#### WHAT IS REQUIRED
Each line of the listing that contains the word "lines" is to be copied.

-- Opening Marker --

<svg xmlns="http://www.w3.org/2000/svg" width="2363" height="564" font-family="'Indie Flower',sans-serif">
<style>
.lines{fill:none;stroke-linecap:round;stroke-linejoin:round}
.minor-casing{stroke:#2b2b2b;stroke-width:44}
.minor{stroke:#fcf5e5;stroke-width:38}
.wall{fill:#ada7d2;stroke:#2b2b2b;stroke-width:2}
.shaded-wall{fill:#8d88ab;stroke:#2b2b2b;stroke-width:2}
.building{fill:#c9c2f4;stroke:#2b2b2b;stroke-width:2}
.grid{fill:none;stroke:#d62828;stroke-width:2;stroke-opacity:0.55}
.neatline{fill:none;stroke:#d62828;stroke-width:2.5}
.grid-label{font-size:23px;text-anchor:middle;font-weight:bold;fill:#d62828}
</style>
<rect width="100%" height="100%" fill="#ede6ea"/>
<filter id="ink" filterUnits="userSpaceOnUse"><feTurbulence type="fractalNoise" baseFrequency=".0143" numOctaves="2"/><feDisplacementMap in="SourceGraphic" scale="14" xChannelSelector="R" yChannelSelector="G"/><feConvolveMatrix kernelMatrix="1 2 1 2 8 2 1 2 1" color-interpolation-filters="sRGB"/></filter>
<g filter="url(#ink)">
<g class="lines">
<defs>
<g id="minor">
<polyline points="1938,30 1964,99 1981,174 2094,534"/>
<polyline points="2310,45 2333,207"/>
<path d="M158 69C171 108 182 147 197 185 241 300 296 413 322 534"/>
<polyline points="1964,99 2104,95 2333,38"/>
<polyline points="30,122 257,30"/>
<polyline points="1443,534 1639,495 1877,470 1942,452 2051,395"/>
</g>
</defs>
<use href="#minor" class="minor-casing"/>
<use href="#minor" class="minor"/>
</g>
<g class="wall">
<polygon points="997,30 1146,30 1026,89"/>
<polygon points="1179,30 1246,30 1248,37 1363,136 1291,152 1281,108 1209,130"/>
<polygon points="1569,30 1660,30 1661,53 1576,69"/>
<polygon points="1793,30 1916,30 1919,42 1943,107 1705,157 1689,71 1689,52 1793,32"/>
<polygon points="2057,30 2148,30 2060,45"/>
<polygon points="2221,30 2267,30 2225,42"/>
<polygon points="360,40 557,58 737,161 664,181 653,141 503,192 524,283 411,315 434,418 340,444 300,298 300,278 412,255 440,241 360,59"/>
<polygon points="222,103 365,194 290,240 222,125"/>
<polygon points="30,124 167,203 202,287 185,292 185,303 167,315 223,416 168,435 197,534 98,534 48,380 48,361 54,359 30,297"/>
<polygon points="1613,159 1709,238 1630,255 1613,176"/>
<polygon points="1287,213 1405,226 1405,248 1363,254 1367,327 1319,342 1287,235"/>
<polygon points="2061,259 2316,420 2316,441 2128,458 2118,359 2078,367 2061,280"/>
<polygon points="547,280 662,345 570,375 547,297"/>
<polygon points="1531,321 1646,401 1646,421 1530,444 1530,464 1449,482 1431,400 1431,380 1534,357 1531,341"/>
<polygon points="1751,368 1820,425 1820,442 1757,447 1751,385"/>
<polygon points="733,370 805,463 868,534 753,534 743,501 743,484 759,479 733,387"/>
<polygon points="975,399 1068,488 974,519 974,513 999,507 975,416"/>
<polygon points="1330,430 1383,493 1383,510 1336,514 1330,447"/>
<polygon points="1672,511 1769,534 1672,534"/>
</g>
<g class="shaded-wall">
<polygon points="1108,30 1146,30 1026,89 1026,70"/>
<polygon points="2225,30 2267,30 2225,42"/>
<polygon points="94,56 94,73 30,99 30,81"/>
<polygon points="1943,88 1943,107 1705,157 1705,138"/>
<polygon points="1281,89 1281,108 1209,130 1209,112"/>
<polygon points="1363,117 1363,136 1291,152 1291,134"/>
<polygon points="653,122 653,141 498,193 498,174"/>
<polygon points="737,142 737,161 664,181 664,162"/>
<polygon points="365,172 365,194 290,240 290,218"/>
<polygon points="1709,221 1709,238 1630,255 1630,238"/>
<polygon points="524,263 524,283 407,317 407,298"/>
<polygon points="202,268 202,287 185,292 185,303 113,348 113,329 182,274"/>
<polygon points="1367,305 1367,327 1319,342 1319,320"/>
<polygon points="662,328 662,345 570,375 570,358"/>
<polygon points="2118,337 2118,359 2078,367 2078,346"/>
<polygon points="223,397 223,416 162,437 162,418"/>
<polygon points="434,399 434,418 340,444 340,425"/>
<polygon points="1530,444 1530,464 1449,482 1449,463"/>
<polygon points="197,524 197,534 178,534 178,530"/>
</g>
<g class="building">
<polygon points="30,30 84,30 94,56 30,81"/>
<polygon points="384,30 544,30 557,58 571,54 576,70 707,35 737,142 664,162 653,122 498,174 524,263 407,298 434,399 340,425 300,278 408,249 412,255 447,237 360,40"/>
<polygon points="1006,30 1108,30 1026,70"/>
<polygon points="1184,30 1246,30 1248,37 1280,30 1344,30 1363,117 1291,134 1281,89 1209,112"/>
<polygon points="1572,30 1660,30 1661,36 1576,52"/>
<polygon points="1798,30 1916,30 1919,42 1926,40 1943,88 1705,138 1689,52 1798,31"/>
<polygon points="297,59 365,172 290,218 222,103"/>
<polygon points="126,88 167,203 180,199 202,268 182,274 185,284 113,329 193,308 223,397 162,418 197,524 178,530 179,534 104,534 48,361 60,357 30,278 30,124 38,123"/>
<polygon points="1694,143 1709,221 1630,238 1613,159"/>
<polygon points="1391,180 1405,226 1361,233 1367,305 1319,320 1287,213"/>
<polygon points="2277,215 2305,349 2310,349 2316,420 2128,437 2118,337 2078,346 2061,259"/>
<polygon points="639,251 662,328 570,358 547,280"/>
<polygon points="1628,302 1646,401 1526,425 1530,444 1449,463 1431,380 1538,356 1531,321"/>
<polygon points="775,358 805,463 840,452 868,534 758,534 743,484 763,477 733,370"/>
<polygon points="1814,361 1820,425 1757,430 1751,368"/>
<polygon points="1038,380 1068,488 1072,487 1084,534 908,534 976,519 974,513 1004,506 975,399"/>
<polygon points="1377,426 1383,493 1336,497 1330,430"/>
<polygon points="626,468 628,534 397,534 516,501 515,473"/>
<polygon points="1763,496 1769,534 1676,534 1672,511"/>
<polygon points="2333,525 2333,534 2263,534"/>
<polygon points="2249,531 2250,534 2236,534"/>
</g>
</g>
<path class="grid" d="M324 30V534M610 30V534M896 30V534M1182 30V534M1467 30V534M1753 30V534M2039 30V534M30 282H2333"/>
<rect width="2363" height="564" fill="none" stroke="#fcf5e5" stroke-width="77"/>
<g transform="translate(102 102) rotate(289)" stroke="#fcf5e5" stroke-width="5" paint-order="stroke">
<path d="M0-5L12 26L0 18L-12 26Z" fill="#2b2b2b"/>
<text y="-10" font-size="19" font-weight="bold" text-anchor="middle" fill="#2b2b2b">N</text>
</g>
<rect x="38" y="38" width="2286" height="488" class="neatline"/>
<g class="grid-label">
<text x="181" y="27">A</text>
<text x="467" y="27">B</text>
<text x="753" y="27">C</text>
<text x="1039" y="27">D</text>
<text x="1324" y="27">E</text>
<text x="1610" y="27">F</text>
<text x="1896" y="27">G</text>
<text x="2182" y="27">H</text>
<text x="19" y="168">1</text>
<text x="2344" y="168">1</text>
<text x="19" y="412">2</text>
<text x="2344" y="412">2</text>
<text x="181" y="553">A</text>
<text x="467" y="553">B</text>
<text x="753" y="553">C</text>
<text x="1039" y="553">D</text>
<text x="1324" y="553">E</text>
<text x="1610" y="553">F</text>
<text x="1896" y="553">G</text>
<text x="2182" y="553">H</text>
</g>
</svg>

-- Closing Marker --

#### RESPONSE AREA
.lines{fill:none;stroke-linecap:round;stroke-linejoin:round}
<g class="lines">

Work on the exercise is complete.